St.-Naz. infos sur la Fête de l’Industrie

Article de Saint-Nazaire infos du 19 avril 2015

Le Front national a baptisé symboliquement ce dimanche sa « Fête de l’industrie », l’occasion également de recevoir le député européen Gilles Lebreton. Ce dernier a évoqué « les sujets qui fâchent » à Saint-Nazaire : les bateaux russes et le travail détaché.

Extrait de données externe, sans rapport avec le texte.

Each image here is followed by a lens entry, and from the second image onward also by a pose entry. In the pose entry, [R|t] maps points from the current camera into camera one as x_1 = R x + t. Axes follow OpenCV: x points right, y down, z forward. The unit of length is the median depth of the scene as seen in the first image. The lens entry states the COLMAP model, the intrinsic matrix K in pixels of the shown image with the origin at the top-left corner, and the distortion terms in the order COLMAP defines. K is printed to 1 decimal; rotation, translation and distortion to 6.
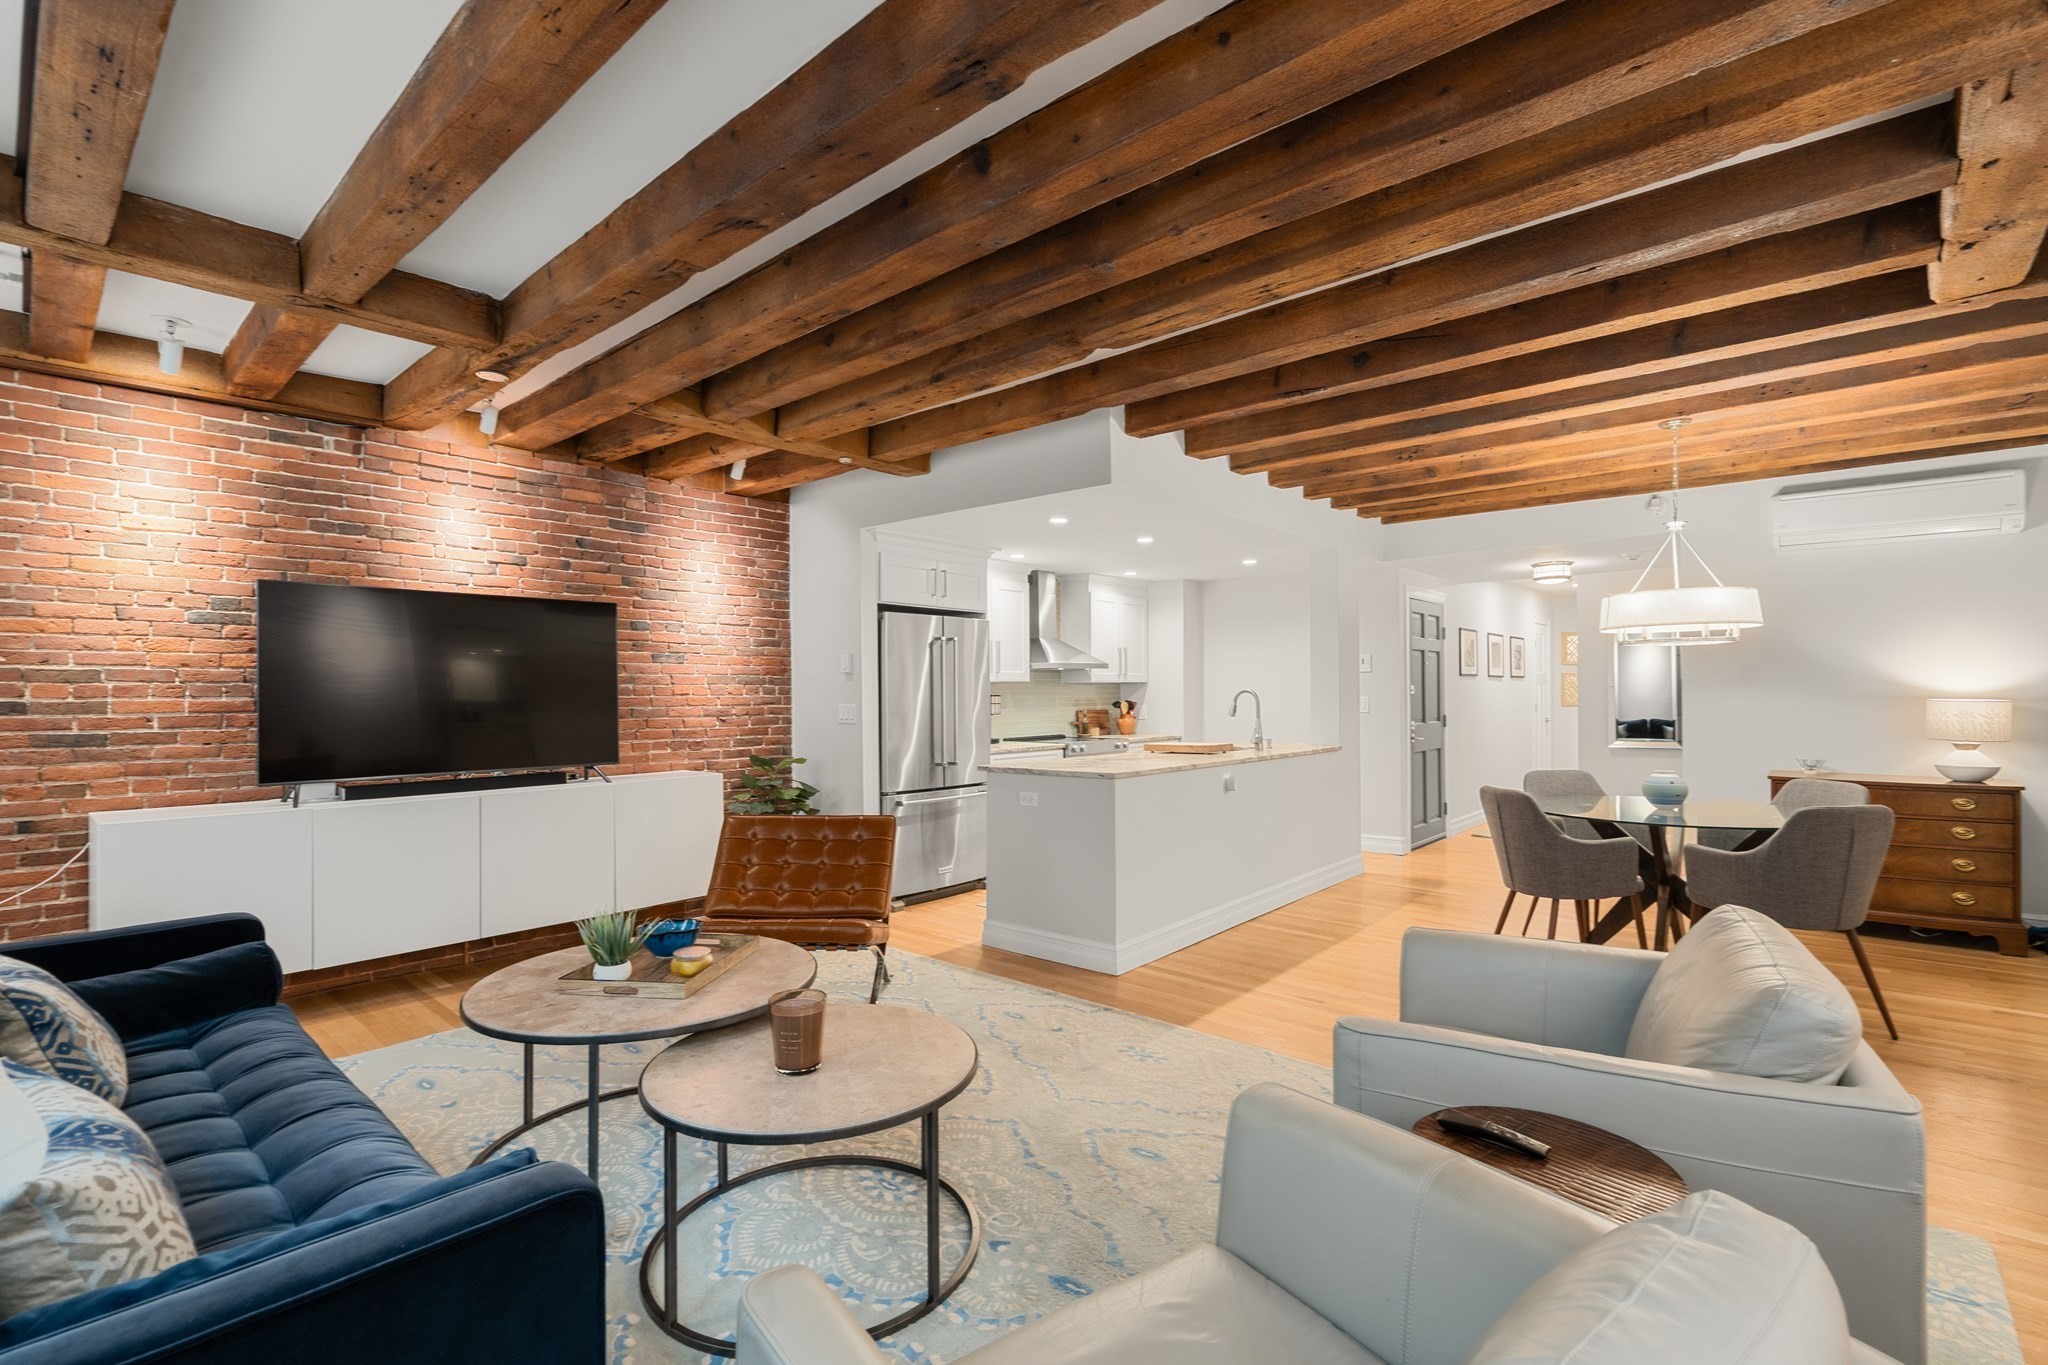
lens RADIAL K [[928.4, 0, 1028.0], [0, 928.4, 696.7], [0, 0, 1]] dist [-0.005869, 0.003740]
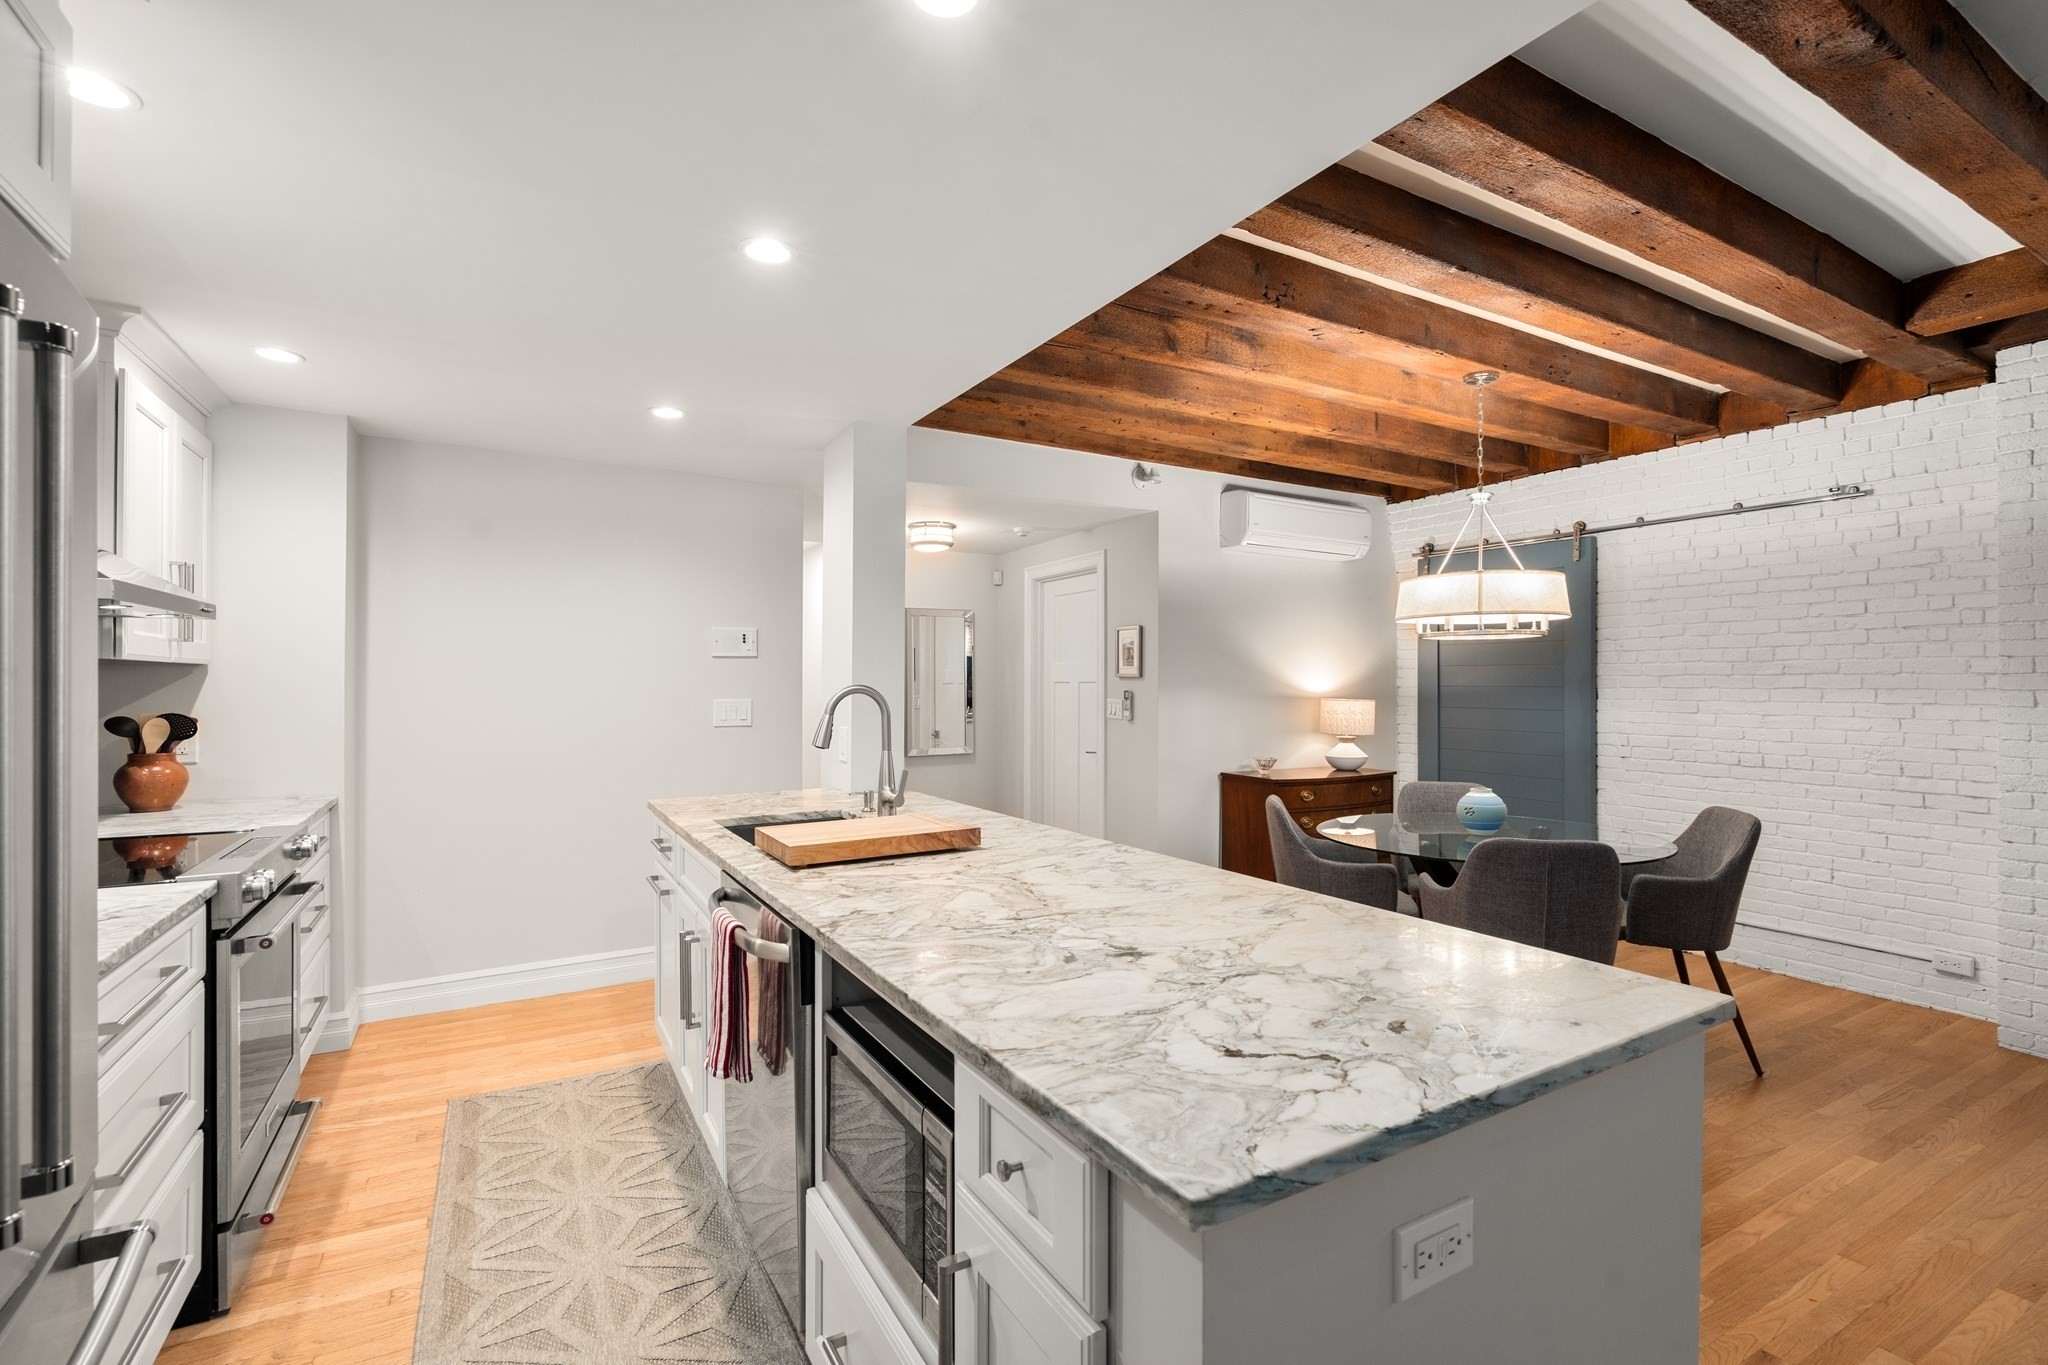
lens RADIAL K [[928.4, 0, 1032.5], [0, 928.4, 685.4], [0, 0, 1]] dist [-0.005869, 0.003740]
pose [[0.326115, 0.005405, 0.945315, -0.170124], [0.002240, 0.999976, -0.006490, -0.005167], [-0.945327, 0.004234, 0.326095, 0.816008]]
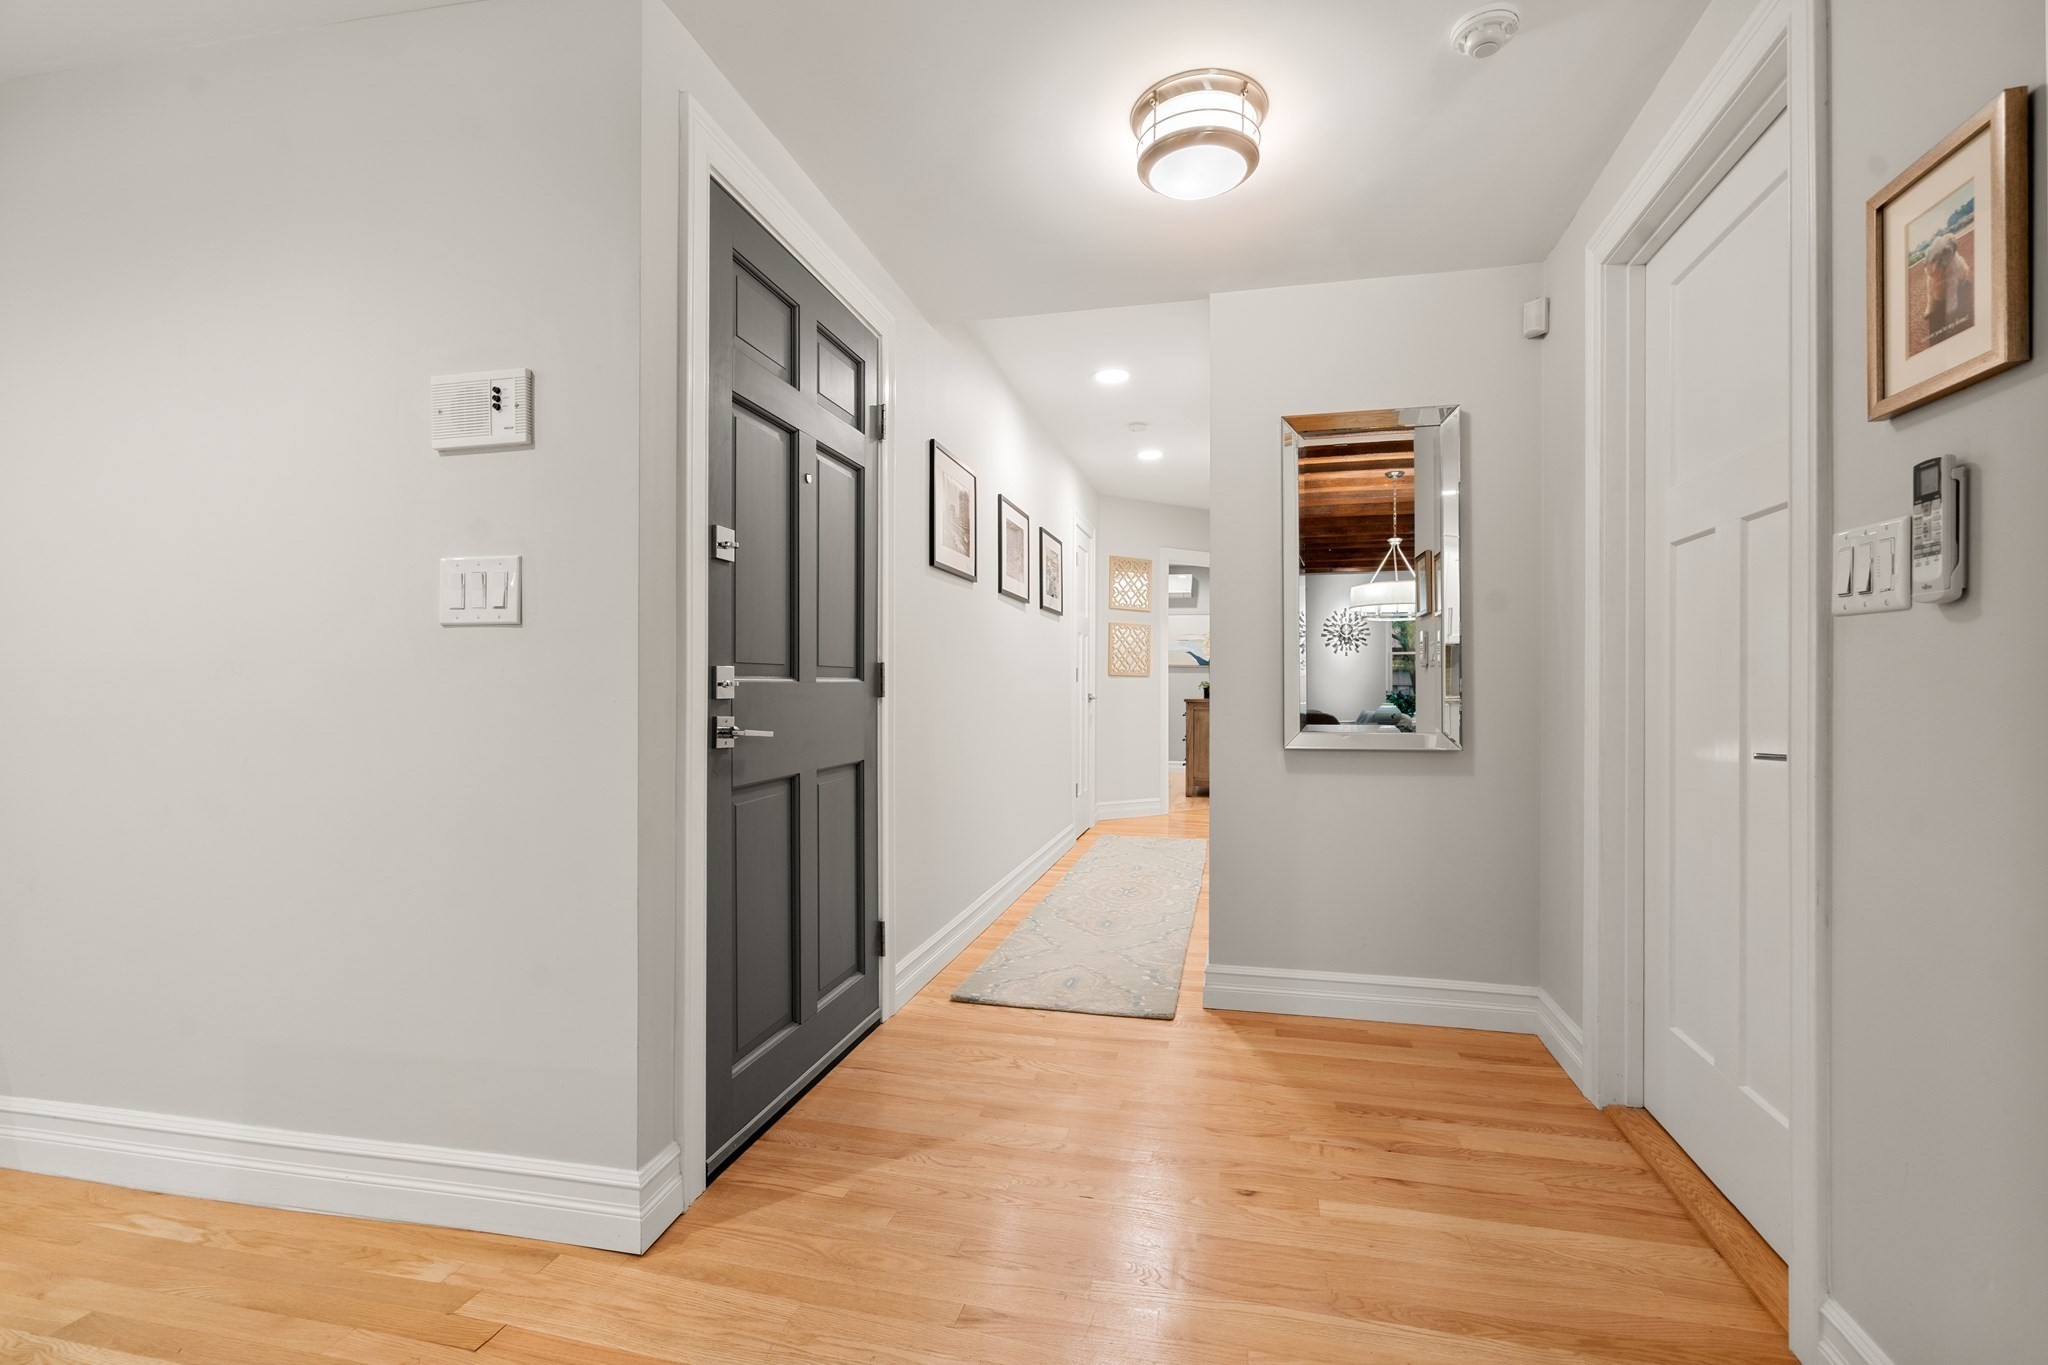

« Ces deux bateaux qui ne sont pas livrés symbolisent bien les problèmes de l’industrie, nous réussissons ici à construire des bateaux de très haut niveau malgré la concurrence étrangère. » souligne Gilles Lebreton. Le député européen regrette la « décision catastrophique » du président Hollande de ne pas livrer les bateaux à la Russie. « C’est un manquement à la parole donnée vis-à-vis d’un client, la Russie. » Il souligne l’absurdité de la décision : « La Russie est un grand pays, c’est un client très intéressant pour notre industrie d’armement. Le motif évoqué pour refuser la livraison n’est pas valable car si la situation ukrainienne est délicate à gérer, il fallait engager beaucoup plus tôt que nous l’avons fait, un dialogue, au lieu de quoi, on a menacé la Russie d’entrée de jeu. Et malheureusement, la France commence à se rendre compte que ce n’était pas la bonne tactique. »

Le député européen précise les pénalités très fortes liées au contrat que la France devra payer ainsi que le coût de 400000 euros de maintenance par mois pour garder les bateaux dans le port de Saint-Nazaire. Il affirme que d’autres pays étaient susceptibles de commander des bateaux « et quand ils voient la façon dont nous traitons la Russie, c’est de nature à les faire douter et à les détourner vers des concurrents coréens ».

Travailleurs détachés

Gilles Lebreton, dans le deuxième volet de son intervention, regrette la directive détachement de 1996 qui permet aux entreprises françaises de recruter des travailleurs étrangers en payant les salaires français mais les charges sociales dans le pays d’origine. « Ça crée une concurrence déloyale pour nos travailleurs et favorise une préférence étrangère. C’est très choquant en période de chômage que l’Union européenne n’ait rien trouvé de mieux que d’inventer cela. » Il précise que les députés européens du FN font beaucoup de bruit sur ce sujet. « Pour nous calmer – car on sent bien que l’opinion publique est derrière nous – une directive a été prise fin 2014 qui ne change rien. Ce texte vise à mieux contrôler le recrutement des travailleurs détachés car, en plus, il y avait des abus. Ce dont nous ne voulons plus, c’est de la directive de 1996. »

La ligne de Marine

Sur la question de l’exclusion de Jean-Marie-Le Pen du Front national, le député européen contrairement à beaucoup d’autres a le mérite de ne pas faire dans le ni-ni. « Ça me semble délicat de l’exclure, c’est le fondateur. Sans lui je ne serais pas devant vous aujourd’hui. Une procédure disciplinaire est en cours, elle ne va pas forcément aboutir à son exclusion. La procédure disciplinaire est une bonne idée. Il fallait marquer le coup, car il doit y avoir une discipline dans tout mouvement politique. Il faut suivre la ligne politique de Marine Le Pen parce qu’elle a été votée par notre congrès. Quiconque s’éloigne de la ligne fait de la provocation et doit en subir les conséquences, de là à aller à une exclusion, moi, à titre personnel, je ne le souhaite pas, c’est très clair. »

La Fête de l’Industrie s’est terminée par un repas collectif dans un restaurant ouvrier de Penhoët. D’ores et déjà les militants du FN annoncent une « grande Fête de l’industrie » l’an prochain à Saint-Nazaire.